> **TEXT SHOWN**:

ExperimentalTechniques

Taken from Experimental Techniques in Modern High-Energy Physics: by Hanagaki, Tanaka, Tomoto, Yamazaki

Why?

• Two basic categories of HEP experiments
  • Find any new particle by converting collision energy to particles
    • Done through finding resonances in the final state
  • Investigate the nature of a particular interaction
    • Done through precise measurements of other physical observables
• In theory, you work with a small number of states to keep problems tractable. Experimentally, you can get thousands of final states which you have to parse through
  • The number of particles goes as $ln \sqrt{s}$ where s is the square of the center of mass energy of the collision
    • This the angular density to go up, which create “jets” (ie. collimated bunches of particles)
      • You need to be able to distinguish particles within a jet from each other
  • Hence, you need to cover the full solid angle ($4\pi$) in order to get all the interactions (this is called a hermetic system)

> **DATA FOR REVIEW**:
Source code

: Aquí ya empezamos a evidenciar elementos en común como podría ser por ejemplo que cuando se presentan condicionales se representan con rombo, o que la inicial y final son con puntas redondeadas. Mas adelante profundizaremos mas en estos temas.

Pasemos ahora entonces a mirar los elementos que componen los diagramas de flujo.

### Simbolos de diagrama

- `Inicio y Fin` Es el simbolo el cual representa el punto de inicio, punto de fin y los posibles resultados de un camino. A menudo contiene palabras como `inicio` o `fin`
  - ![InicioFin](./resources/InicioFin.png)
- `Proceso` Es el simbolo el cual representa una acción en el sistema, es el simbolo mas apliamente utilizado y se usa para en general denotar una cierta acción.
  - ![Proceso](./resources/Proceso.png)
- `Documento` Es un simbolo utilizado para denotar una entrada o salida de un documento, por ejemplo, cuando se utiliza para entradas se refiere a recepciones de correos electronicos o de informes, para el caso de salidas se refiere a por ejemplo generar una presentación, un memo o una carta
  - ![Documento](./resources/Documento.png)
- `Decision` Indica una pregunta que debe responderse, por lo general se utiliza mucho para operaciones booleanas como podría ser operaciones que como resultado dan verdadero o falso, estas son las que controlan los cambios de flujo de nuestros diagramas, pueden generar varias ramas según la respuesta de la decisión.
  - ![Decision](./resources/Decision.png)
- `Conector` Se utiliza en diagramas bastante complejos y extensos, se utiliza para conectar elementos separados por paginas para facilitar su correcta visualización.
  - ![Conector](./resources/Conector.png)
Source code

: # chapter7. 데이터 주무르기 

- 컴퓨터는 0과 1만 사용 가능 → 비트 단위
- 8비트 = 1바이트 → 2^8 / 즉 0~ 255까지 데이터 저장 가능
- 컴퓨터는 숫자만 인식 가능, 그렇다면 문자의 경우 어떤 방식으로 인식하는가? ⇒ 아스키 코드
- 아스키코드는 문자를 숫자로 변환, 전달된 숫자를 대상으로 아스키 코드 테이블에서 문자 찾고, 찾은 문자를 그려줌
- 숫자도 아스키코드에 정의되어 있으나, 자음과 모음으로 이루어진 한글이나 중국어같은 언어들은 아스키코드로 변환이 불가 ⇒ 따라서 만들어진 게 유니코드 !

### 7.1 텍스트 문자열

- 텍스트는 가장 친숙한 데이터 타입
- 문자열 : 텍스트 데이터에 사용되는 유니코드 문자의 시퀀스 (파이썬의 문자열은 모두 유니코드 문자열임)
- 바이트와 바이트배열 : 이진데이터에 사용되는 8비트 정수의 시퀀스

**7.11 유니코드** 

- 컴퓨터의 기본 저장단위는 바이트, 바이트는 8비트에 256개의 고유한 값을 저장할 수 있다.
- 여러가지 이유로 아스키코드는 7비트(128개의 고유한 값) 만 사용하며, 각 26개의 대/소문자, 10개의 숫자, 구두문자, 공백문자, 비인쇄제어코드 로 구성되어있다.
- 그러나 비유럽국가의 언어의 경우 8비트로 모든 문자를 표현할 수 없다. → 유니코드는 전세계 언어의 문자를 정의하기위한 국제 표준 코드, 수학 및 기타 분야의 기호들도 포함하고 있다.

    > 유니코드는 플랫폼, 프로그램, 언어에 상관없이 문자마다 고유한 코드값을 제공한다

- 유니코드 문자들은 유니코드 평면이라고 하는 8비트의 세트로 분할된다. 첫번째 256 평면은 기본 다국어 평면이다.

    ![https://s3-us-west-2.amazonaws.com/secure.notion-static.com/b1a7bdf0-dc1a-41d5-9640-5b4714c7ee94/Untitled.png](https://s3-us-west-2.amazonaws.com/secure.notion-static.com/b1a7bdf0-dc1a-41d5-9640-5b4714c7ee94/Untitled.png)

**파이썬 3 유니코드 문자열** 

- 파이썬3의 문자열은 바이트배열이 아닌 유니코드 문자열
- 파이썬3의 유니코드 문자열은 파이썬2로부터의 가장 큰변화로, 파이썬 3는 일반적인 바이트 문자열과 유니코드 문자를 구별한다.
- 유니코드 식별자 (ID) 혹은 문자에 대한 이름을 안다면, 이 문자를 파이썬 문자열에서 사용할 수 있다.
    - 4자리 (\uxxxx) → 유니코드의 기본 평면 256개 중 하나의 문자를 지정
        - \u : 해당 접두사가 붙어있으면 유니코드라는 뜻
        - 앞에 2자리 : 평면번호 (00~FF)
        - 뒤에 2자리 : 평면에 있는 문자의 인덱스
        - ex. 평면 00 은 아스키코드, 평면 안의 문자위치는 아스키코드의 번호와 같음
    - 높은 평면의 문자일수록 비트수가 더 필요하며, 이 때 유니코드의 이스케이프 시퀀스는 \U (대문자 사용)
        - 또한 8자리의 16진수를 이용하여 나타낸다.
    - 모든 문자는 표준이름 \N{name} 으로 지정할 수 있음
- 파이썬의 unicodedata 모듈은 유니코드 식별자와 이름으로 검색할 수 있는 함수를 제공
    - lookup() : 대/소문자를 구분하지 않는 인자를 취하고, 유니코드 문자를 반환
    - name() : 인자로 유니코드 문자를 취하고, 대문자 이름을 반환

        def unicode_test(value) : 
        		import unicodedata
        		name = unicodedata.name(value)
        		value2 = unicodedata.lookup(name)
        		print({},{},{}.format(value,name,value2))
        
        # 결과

> **WHAT IS REQUIRED**:
Answer from the notes on experimental techniques in high-energy physics:
1. How is the search for a new particle carried out?
2. How does the number of particles depend on the collision energy?
3. What is a system called that covers the full solid angle?

> **TASK RESULT**:
1. By finding resonances in the final state.
2. It goes as $ln \sqrt{s}$, where s is the square of the center of mass energy of the collision.
3. A hermetic system.